◆ Document segment ◆
..............................

NFCShare Malware Is Stealing Credit Cards Through Fake Banking Apps on GitHub — And It’s Spreading Fast

A sophisticated Android malware called NFCShare is having a moment. What started in January as a narrowly targeted trojan going after Deutsche Bank customers in Germany has exploded into a pan-European campaign hitting banks in Italy and Spain — and it’s using GitHub as its distribution platform.

How the Attack Works

The scheme opens with a phishing site impersonating a real bank. Victims land on it, enter their banking credentials, and are then told they need to update their banking app. The “update” link points to a GitHub repository hosting a malicious APK file. Some victims may also get SMS messages or phone calls from people pretending to be bank representatives, adding pressure to install the fake app.

Once installed, NFCShare does something clever and deeply uncomfortable. It presents a fake verification screen asking the user to tap their payment card against the phone’s NFC chip — framed as a security step. The malware then uses Android’s IsoDep interface and EMV commands to read the card number, type, expiry date, and the 4-digit PIN the victim enters. All of it gets shipped to the attacker’s command-and-control server over a WebSocket connection.

That stolen data feeds directly into NFC payment relay schemes — the same technique documented in NGate, SuperCard X, and RelayNFC attacks — where criminals use the intercepted card data to make contactless payments in real time.

..............................

◆ Work to complete ◆
1: According to the NFCShare article, where does the "update" link on the phishing site lead?
2: What card details does the NFCShare article say the malware reads? Give every one.
The listing that comes next is separate material and has nothing to do with the NFCShare article.

..............................

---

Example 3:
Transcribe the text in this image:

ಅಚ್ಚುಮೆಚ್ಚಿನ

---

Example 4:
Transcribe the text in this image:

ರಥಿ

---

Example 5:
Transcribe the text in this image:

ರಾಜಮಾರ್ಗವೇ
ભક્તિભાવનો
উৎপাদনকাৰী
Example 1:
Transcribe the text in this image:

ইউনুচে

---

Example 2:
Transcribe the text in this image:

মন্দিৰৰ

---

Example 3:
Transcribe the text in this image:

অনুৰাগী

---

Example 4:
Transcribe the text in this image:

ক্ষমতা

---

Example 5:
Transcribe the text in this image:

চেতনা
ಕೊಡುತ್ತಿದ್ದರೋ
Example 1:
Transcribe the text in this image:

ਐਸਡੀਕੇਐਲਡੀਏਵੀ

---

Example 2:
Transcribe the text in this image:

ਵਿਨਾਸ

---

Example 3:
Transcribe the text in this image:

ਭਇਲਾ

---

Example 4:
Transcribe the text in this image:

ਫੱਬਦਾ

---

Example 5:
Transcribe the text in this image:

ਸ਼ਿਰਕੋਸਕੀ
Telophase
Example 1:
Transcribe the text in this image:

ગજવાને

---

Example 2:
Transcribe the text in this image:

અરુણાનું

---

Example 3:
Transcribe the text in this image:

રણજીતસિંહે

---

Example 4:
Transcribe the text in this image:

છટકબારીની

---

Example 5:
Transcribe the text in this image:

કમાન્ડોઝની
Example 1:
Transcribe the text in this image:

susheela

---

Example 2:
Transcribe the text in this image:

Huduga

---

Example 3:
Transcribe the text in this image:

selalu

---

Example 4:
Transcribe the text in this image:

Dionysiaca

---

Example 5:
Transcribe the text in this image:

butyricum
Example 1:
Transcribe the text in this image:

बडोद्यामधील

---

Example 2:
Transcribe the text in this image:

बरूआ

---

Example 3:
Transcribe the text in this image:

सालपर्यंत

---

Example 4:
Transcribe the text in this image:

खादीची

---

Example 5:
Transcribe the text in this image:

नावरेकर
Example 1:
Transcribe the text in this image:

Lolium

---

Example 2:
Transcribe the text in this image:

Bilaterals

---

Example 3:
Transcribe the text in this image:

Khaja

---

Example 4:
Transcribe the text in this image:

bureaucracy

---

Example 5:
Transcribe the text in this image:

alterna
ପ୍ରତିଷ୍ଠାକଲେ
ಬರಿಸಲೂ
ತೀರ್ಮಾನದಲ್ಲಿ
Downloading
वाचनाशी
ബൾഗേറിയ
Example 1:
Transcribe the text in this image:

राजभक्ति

..............................

◆ List of answers ◆
1: To a GitHub repository hosting a malicious APK file.

2: The card number, the card type, the expiry date, and the 4-digit PIN the victim enters.